Willie memperhatikan Tisha. Rambutnya sudah kembali tertutup kerudung, pakaiannya rapi. Versi yang sangat berbeda dari perempuan yang tadi ia lihat menari dapur. Tanpa sadar, Willie tertawa kecil.
“Kenapa tertawa?” tanya Tisha datar. “Ada yang lucu?”
Willie menggeleng, tapi senyumnya belum sepenuhnya hilang.
Mereka melanjutkan sarapan. Suasana hening sejenak. Tiba-tiba, “Uhuk!”
Willie tersedak kacang polong di nasi gorengnya. Wajahnya menegang, napasnya terhenti sesaat.
Tanpa pikir panjang, Tisha langsung berdiri. Ia menepuk punggung Willie berkali-kali dengan keras hingga akhirnya Willie bisa bernapas kembali.
Dengan mata sedikit berair, Willie menegakkan tubuhnya untuk meredakan sakit di punggungnya.
Ia menoleh ke arah Tisha. “Sepertinya kau dendam sekali,” katanya serak. “Pukulanmu sangat sakit.”
Tisha mencondongkan tubuh sedikit, menatap Willie sambil menyeringai tipis.
“Seperti yang Anda bilang, saya hanya melaksanakan kewajiban sebagai istri.” bisik Tisha puas.
***
Setelah sarapan, Willie menghabiskan waktunya di pinggir kolam renang rumahnya bersama Alia. Tisha sengaja menjaga jarak, memberi ruang bagi ayah dan anak itu untuk melepas rindu.
Dari kejauhan, ia sesekali mengintip. Willie duduk santai sementara Alia berceloteh riang di sampingnya. Mereka saling melempar candaan dan tertawa kecil.
Tisha berbalik ke dapur. Ia menyiapkan minuman segar dan potongan buah, disusunnya rapi di atas piring. Lalu ia menyajikannya untuk mereka.
“Wah, makasih, Bu,” ucap Alia ceria begitu melihatnya.
Tisha tersenyum tipis. Baru saja ia hendak kembali masuk, Willie segera menahannya.
“Kudengar mama dan papa datang ke sini?” tanya Willie.
Tisha tersentak. Reflex ia melirik Alia yang sedang menyuap potongan buah ke mulutnya.

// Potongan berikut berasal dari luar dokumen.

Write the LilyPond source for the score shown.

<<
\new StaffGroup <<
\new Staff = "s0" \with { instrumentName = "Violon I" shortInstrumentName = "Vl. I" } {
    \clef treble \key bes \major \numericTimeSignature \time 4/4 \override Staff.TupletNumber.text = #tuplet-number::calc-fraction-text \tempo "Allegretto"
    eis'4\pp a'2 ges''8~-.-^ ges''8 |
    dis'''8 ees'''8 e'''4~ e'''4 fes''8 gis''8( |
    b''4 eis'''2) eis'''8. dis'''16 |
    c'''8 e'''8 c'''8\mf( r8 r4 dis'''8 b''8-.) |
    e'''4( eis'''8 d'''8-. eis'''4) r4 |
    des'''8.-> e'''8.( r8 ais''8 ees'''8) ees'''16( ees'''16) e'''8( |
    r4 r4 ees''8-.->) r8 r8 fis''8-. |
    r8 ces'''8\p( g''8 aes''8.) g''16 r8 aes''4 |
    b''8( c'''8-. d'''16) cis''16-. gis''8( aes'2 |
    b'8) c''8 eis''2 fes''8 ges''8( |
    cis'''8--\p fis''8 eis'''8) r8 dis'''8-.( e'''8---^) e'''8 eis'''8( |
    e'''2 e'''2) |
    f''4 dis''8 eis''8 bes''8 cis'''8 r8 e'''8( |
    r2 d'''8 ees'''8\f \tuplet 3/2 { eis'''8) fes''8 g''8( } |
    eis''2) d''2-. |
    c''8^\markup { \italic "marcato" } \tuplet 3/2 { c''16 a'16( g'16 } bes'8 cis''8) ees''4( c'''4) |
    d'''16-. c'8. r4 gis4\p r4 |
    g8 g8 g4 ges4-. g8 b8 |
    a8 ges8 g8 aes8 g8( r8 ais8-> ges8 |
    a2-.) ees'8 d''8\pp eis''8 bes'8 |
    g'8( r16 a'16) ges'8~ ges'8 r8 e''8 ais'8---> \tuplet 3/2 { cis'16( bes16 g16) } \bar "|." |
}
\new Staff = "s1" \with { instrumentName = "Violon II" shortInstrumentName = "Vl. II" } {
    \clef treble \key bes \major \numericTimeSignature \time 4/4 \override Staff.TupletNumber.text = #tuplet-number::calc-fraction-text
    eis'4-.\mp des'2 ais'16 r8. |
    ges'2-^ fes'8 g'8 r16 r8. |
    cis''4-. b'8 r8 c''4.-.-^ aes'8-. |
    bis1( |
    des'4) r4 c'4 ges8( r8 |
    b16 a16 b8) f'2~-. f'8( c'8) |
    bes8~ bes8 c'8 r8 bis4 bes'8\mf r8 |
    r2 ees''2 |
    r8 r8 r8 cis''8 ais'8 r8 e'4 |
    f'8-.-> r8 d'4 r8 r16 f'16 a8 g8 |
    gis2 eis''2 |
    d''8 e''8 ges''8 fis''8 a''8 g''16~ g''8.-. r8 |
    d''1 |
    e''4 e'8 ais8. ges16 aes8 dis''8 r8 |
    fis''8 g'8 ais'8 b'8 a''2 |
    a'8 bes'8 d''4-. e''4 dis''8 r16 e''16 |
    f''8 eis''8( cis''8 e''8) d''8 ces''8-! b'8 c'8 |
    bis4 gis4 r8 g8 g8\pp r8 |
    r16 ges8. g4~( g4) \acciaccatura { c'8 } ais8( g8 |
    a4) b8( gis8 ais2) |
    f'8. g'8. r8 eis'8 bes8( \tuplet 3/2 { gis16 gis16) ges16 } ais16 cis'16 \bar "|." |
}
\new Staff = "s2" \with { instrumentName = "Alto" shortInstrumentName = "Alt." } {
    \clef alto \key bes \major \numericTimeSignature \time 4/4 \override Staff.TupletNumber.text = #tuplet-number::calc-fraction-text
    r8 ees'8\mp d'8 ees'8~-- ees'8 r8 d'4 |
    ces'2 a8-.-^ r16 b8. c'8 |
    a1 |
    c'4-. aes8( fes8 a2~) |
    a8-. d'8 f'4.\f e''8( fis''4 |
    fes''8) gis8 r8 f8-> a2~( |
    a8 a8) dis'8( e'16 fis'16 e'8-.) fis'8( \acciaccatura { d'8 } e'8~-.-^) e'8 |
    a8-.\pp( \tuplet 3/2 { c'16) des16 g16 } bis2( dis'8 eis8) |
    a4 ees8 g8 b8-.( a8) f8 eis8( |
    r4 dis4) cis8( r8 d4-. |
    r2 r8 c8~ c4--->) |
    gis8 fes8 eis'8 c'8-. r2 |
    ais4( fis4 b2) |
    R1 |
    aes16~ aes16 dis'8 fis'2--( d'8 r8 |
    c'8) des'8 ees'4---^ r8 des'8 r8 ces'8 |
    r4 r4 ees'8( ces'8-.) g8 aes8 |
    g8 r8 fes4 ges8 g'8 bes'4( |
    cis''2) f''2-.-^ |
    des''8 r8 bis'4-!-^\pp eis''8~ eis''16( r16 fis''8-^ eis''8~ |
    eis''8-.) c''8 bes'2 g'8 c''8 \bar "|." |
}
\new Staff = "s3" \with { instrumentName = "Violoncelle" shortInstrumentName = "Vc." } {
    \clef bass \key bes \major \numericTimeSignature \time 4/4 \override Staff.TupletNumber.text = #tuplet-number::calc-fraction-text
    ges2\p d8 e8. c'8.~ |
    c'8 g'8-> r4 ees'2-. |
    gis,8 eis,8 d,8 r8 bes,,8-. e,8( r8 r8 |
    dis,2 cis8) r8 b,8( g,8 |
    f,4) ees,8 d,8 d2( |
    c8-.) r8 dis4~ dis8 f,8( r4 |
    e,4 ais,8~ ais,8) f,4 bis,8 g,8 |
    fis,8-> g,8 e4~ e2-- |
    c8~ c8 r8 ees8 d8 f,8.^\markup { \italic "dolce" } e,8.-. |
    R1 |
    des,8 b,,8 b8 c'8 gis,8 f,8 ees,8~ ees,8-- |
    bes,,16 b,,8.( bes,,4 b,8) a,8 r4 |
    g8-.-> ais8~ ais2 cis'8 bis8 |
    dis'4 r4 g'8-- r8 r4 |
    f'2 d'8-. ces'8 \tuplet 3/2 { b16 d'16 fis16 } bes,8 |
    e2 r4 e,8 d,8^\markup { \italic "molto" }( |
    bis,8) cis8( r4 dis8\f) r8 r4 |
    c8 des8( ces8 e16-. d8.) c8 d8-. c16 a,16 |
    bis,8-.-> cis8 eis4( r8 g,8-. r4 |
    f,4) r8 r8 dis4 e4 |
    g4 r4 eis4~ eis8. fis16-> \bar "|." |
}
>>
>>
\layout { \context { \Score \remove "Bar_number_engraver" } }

"Ya ampun, aku lupa mengingatkan Alia biar tidak memberitahu tentang ini pada papanya." batinnya.
“I… iya,” jawabnya gugup.
“Mereka menginap?” Willie melanjutkan.
Tisha menunduk, lalu mengangguk kecil.
Willie menatapnya beberapa detik, seolah mencari sesuatu di wajah itu. “Kenapa kau tidak memberitahuku?”
“Apa salahnya kakek dan nenek menjenguk cucunya,” balas Tisha cepat, berusaha tenang. “Lagi pula ini rumah anak mereka sendiri.”
Willie mengangguk perlahan. “Itu benar. Apa mereka menyakitimu atau merepotkanmu?”
Tisha segera menggeleng. “Tidak. Mereka sangat baik.”
Willie menghela napas lega. “Syukurlah. Lain kali, tolong beritahu aku apa pun yang terjadi.”
Willie berkata lebih lembut, “Aku tahu kau masih marah. Aku benar-benar minta maaf soal itu.”
Ia terdiam sejenak, lalu melanjutkan, “Sejak aku pergi, aku sangat khawatir pada kalian.”
Tisha masih diam dan tak berani menatapnya lama.
“Terima kasih sudah menjaga Alia dan menjadi tuan rumah yang baik,” tutup Willie akhirnya.
Tisha mengangguk lagi. Willie pun kembali menghampiri Alia, melanjutkan obrolannya dengan Alia, seolah tak pernah terjadi apa-apa dengam kedua orang dewasa itu.
Tisha mengelus dadanya pelan, "Untunglah dia tidak marah," batinnya.